- official Logo
- Founded: 1961
- Disbanded: 2011

= Syracuse Symphony Orchestra =

American symphony orchestra (1961–2011)

The Syracuse Symphony Orchestra (SSO) was a 79-member orchestra located in Syracuse, New York. In its time it was the 43rd largest orchestra in the United States and performed a variety of programs including the Post-Standard Classics Series and M&T Bank Pops Series. The orchestra also operated two youth orchestras in the Syracuse area: the Syracuse Symphony Youth Orchestra and the Syracuse Symphony Youth String Orchestra.

==History==
It was founded in 1961 as a community orchestra by a grant from the Gifford Foundation. Its first music director was Karl Kritz, assisted by Benson Snyder and Carolyn Hopkins. In its first season it performed four subscription concerts at Central High School's Lincoln Auditorium and eight young people's concerts plus one pops concert. By the end of its third season, permanent chamber groups had been formed - a string quartet, a woodwind quintet, a brass quintet and a percussion ensemble.

Assisted by a Ford Foundation Challenge Grant, their budget grew, and recordings were regularly being broadcast on WONO-FM. A new location was found for their regular concerts at Henninger High School, while regional concerts in Watertown, Rome and Cortland followed. In 1975, the orchestra moved into its last home, the Crouse Hinds Theater in the John H. Mulroy Civic Center Theaters at Oncenter.

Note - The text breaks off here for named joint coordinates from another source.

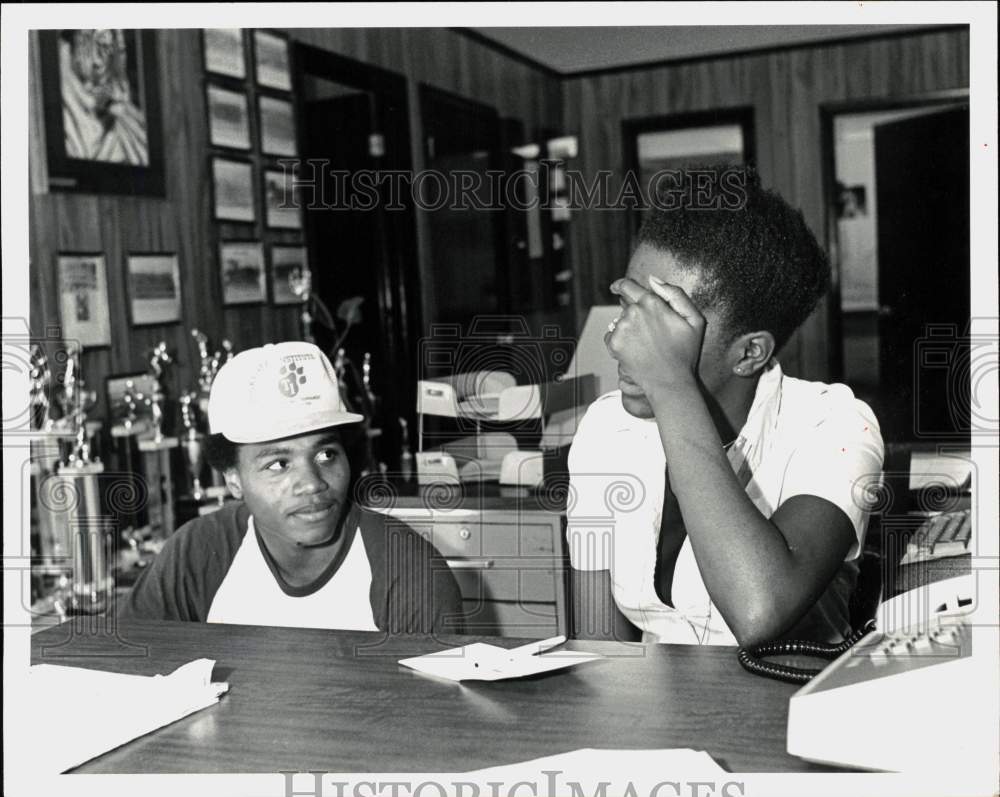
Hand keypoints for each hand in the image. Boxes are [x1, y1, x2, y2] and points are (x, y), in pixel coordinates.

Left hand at [605, 276, 705, 395]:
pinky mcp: (614, 343)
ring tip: (645, 345)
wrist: (670, 382)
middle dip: (633, 313)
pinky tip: (635, 351)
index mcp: (653, 302)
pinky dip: (619, 341)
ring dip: (628, 329)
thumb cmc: (685, 352)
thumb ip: (675, 294)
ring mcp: (622, 328)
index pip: (628, 286)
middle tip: (648, 332)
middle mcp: (634, 312)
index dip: (621, 285)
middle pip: (625, 305)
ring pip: (619, 321)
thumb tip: (652, 279)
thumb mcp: (694, 319)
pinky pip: (611, 335)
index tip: (616, 287)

In 2011, the Syracuse Symphony Orchestra filed Chapter 7 bankruptcy; a core group of forty musicians continued as self-managed Symphony Syracuse. On December 14, 2012, musician-owned and operated organization Musical Associates of Central New York announced their new orchestra in Syracuse, named Symphoria.

On February 17, 2024 Symphoria announced it was changing its name to The Syracuse Orchestra.

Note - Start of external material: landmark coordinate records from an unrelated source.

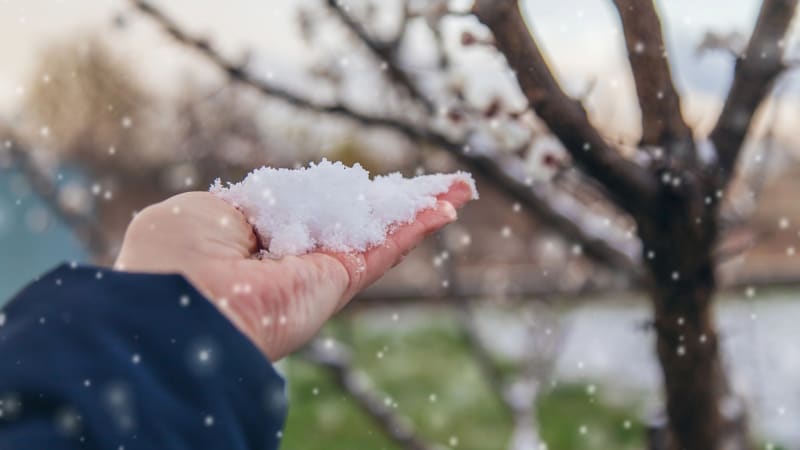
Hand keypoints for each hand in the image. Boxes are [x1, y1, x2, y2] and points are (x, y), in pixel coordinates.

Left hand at [115, 183, 471, 359]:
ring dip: (419, 210)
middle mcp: (293, 259)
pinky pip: (386, 247)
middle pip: (355, 221)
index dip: (339, 193)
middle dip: (392, 203)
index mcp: (256, 241)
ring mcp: (319, 272)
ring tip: (456, 190)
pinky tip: (448, 205)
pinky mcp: (339, 281)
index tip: (358, 182)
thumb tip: (286, 203)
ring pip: (381, 233)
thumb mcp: (207, 211)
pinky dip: (418, 225)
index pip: (309, 210)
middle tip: (429, 186)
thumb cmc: (177, 255)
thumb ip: (254, 202)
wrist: (182, 304)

==List of Musical Directors==
- Karl Kritz (1961–1969)
- Frederik Prausnitz (1971–1975)
- Christopher Keene (1975–1985)
- Kazuyoshi Akiyama (1985–1992)
- Fabio Mechetti (1992–1999)
- Daniel Hege (1999–2011)

==Programming==
In addition to its main series of programs, the Post-Standard Classics Series, M&T Bank Pops Series, Central New York Community Foundation Family Series, and the Stained Glass Series, the Syracuse Symphony Orchestra took part in local educational youth programs, and free summer parks concerts. It also played for Syracuse Opera performances.

Performances were broadcast twice weekly on WCNY-FM.

==Awards==
In 1999 the orchestra was presented with the Governor's Arts Award in recognition of its activities within the region.

==Finances==
The orchestra was a non-profit organization which was supported in part through its volunteer organization, the Syracuse Symphony Association and a 60-member board of directors. Twice in its history the orchestra had been forced to cut short its season due to budgetary issues. The first time was in the spring of 1992 and the second in the spring of 2011. In both cases the orchestra could not raise enough funds to cover its operating budget for the year.

In early April 2011, the orchestra announced plans to file for bankruptcy under Chapter 7, a chapter of the U.S. bankruptcy code that indicates that the organization planned to liquidate itself and go out of operation. Unfunded pension obligations were blamed.